В России особая ситуация. У нас вообще-то был самый радикальный подход к экспозиции во всей Европе. Мы были вооружены великим учением марксизма-ленинизма и в соответствии с этим устраивали и перекраивали экспозиции всех музеев. Путь от бивня мамонта к победе пролетариата возник ведь не просто так, а в результате серьезной работы, методических указаний по организации экспозиции, партийных, научных и всяческих других дискуссий. Так были созданы экспозиции всех музеев страны. Экспозиция Третьяковской галереи, где традиционно был самый сильный методический отдел, стала своего рода эталоном, который насаждался в общем-то как картошка при Екатерине. Это счастье, что Эрмитаж устоял, сохранив в основе структуру старой императорской коллекции.
В 90-е годы, однако, единственно верное учение рухнуло и одновременно резко сократилась посещаемость музеев, поскольку рухнула система профсоюзного туризма. Надо было исправлять ситуацию, а как? Естественно, обратились к тем же методистам-искусствоведам. А они только напоказ были марксистами. В глубине души они были радикалами и авангардистами, они тянулись к современному искусству, к либерализму, к раскованности и рыночным отношениям. Им в глубине души казалось, что традиционный музей — это полный отстой и добровольно туда никто не пойдет. Иное дело — если бы в музее наливали водки! Короче говоря, они были настоящими позднесоветскими интеллигентами и в соответствии с этим стали перекраивать музеи.
И они начали создавать новую методику организации музеев, получать под это гранты и дружить с провинцией, и постепенно так вышло, что это и есть самое лучшее и прогрессивное, чем сегодня располагает страна.
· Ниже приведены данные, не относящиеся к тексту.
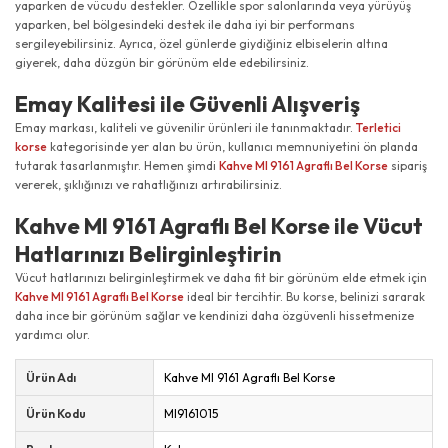
yaparken de vücudu destekler. Özellikle spor salonlarında veya yürüyüş
yaparken, bel bölgesindeki destek ile daha iyi bir performans
sergileyebilirsiniz. Ayrıca, özel günlerde giydiğiniz elbiselerin altına
giyerek, daha düzgün bir görünüm elde edebilirsiniz.
Emay Kalitesi ile Güvenli Alışveriş
Emay markası, kaliteli ve güvenilir ürünleri ile tanınmaktadır.
Terletici
korse
kategorisinde yer alan bu ürün, kullanıcı memnuniyetini ön planda
tutarak tasarlanmıştır. Hemen şimdi
Kahve MI 9161 Agraflı Bel Korse
sipariş
vererek, şıklığınızı ve rahatlığınızı artırabilirsiniz.
Kahve MI 9161 Agraflı Bel Korse ile Vücut
Hatlarınızı Belirginleştirin
Vücut hatlarınızı belirginleştirmek ve daha fit bir görünüm elde etmek için
Kahve MI 9161 Agraflı Bel Korse
ideal bir tercihtir. Bu korse, belinizi sararak
daha ince bir görünüm sağlar ve kendinizi daha özgüvenli hissetmenize
yardımcı olur.
Ürün Adı
Kahve MI 9161 Agraflı Bel Korse
Ürün Kodu
MI9161015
Вероятно, так и есть, но вполне возможно, что если направлять усилия в другую сторону, то через некоторое время она будет располагать и чем-то другим. Все же у нас есть и Эрмитаж — и это тоже здорово. На этой базе вполне можно развивать школу традиционной музейной экспозиции. У традиционной музейной экспозиции есть свои перспективы. Сегодня это, конечно, большая редкость, но надо просто подождать, пока поколение музейных методистов, искренне увлеченных авангардом и рыночными отношениями, сменится другим.
Это даже может оказаться модным и экономически интересным. Вовсе не обязательно каждый музей делать отчасти музеем водки. В 2003 году в Риме произвели уникальный эксперимент. В палаццо Барбаро была полностью восстановлена коллекция Барбаро. Дизайнер Паоло Мартелотти воссоздал дворец на состояние XVII века, свезя туда все то, что потом ушло в другие музеи, и расставив так, как это видно на исторических изображениях и как описано в старых источниках. Это была поразительно успешная акция — народ просто валом валил. И все одетые.